Normally, unoxygenated blood from the body returns to the right half of the heart, that is the right atrium, then the right ventricle, which pumps the blood to the lungs to absorb oxygen. After leaving the lungs, the oxygenated blood returns to the left half of the heart, that is the left atrium, then the left ventricle, where it is pumped out to provide oxygen to all the tissues of the body.

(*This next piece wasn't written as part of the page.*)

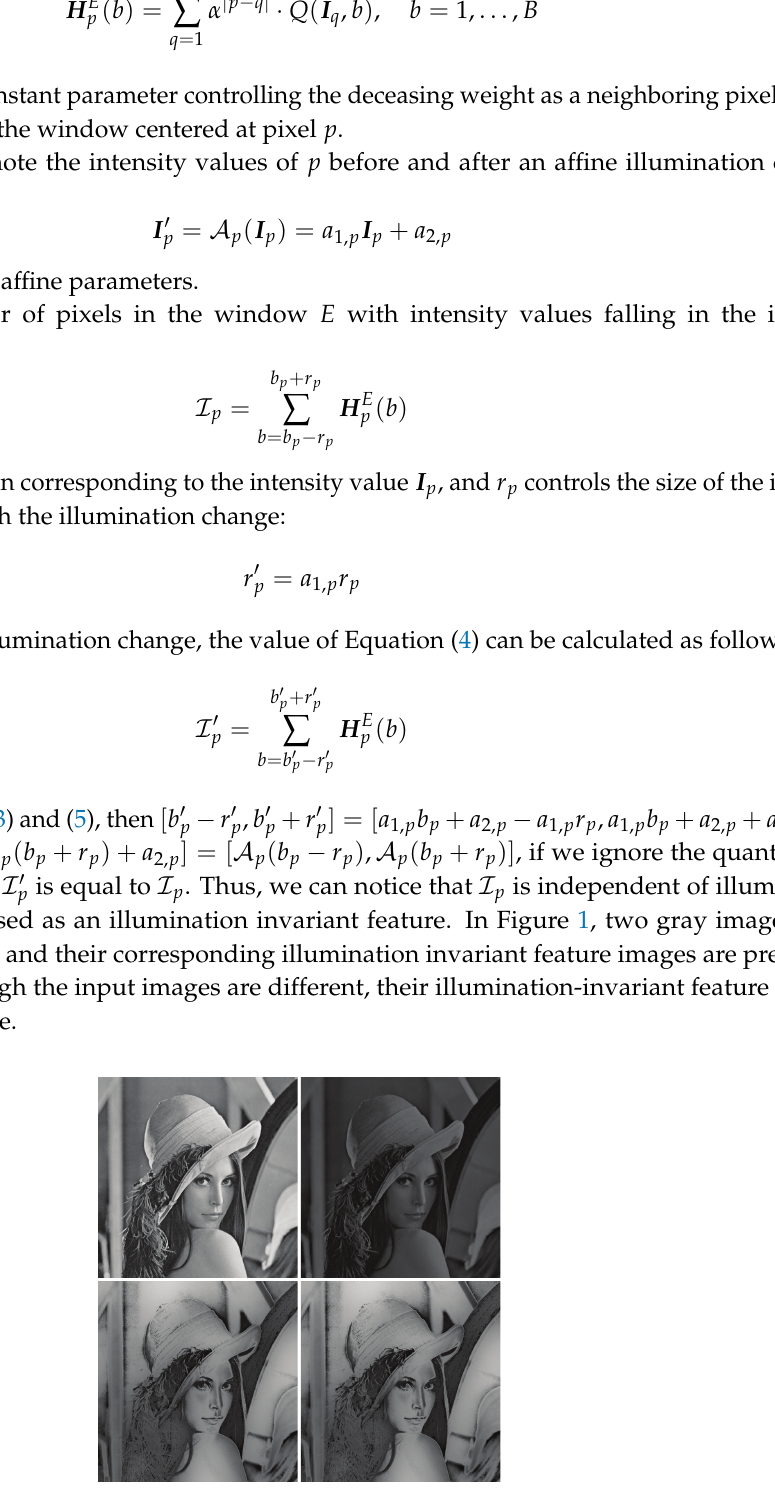
Figure 1. Illumination-invariant features (IIF). First row: input images with different illuminations. Second row: the corresponding illumination invariant feature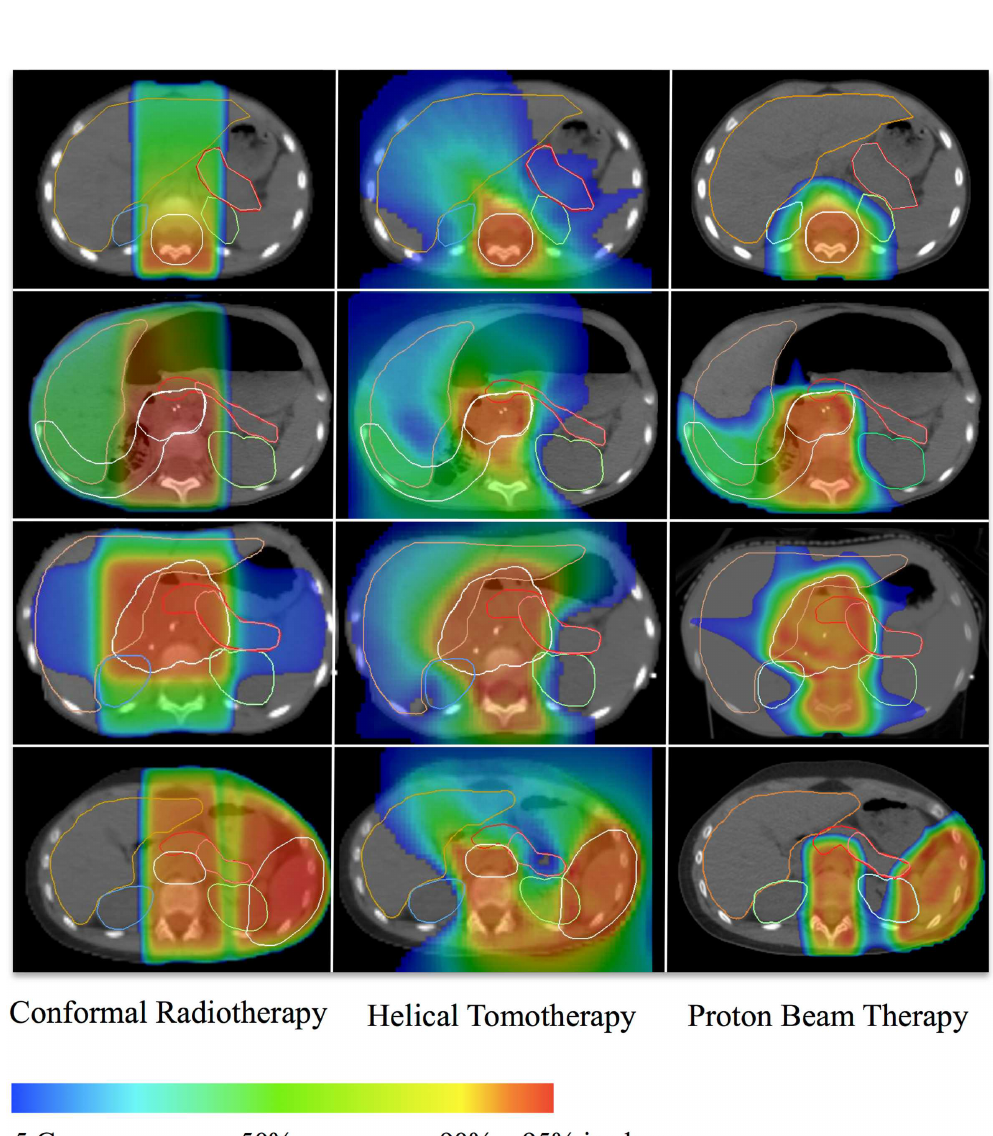
Fig 1. Dose distribution in four illustrative cases. A: medulloblastoma; B: right-sidednephroblastoma; C: median neuroblastoma; D: Hodgkinlymphoma. Left panel: conformal radiotherapy; right panel: helical tomotherapy. PTV contours (white). 95% isodoses (red); 90% isodose (yellow); 50% isodose (green); 5 Gy isodose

- A ventricular septal defect can allow newly oxygenated blood to flow from
the left ventricle, where the pressures are higher, to the
right ventricle, where the pressures are lower, and mix with unoxygenated
blood. The mixed blood in the right ventricle flows back or recirculates into
the lungs. This means that the right and left ventricles are working
harder, pumping a greater volume of blood than they normally
would.
- Eventually, the left ventricle can work so hard that it starts to
fail. It can no longer pump blood as well as it did. Blood returning to the
heart from the blood vessels backs up into the lungs, causing pulmonary
congestion, and further backup into the body, causing weight gain and fluid
retention. Overall, this is called congestive
heart failure.
- If the VSD is large and surgically uncorrected, pressure can build
excessively in the lungs, called pulmonary
hypertension. The higher the lung or pulmonary pressure, the greater the
chance of blood flowing from the right ventricle to the left
ventricle, backwards, causing unoxygenated blood to be pumped to the body
and cyanosis (blue skin).
- The risk for these problems depends on the size of the hole in the septum and how well the infant’s lungs function.
The ventricular septal defect may not be heard with a stethoscope until several days after birth. This is because a newborn's circulatory system changes during the first week with drop in the lung or pulmonary pressure, creating the greater pressure differential between the 2 ventricles, thus greater left-to-right shunt and audible murmur.
Ventricular septal defects are the most common congenital heart defects in infants (that is, defects that a person is born with).
- The condition occurs in about 25% of all infants born with a heart
defect.
- These defects are more common in premature infants.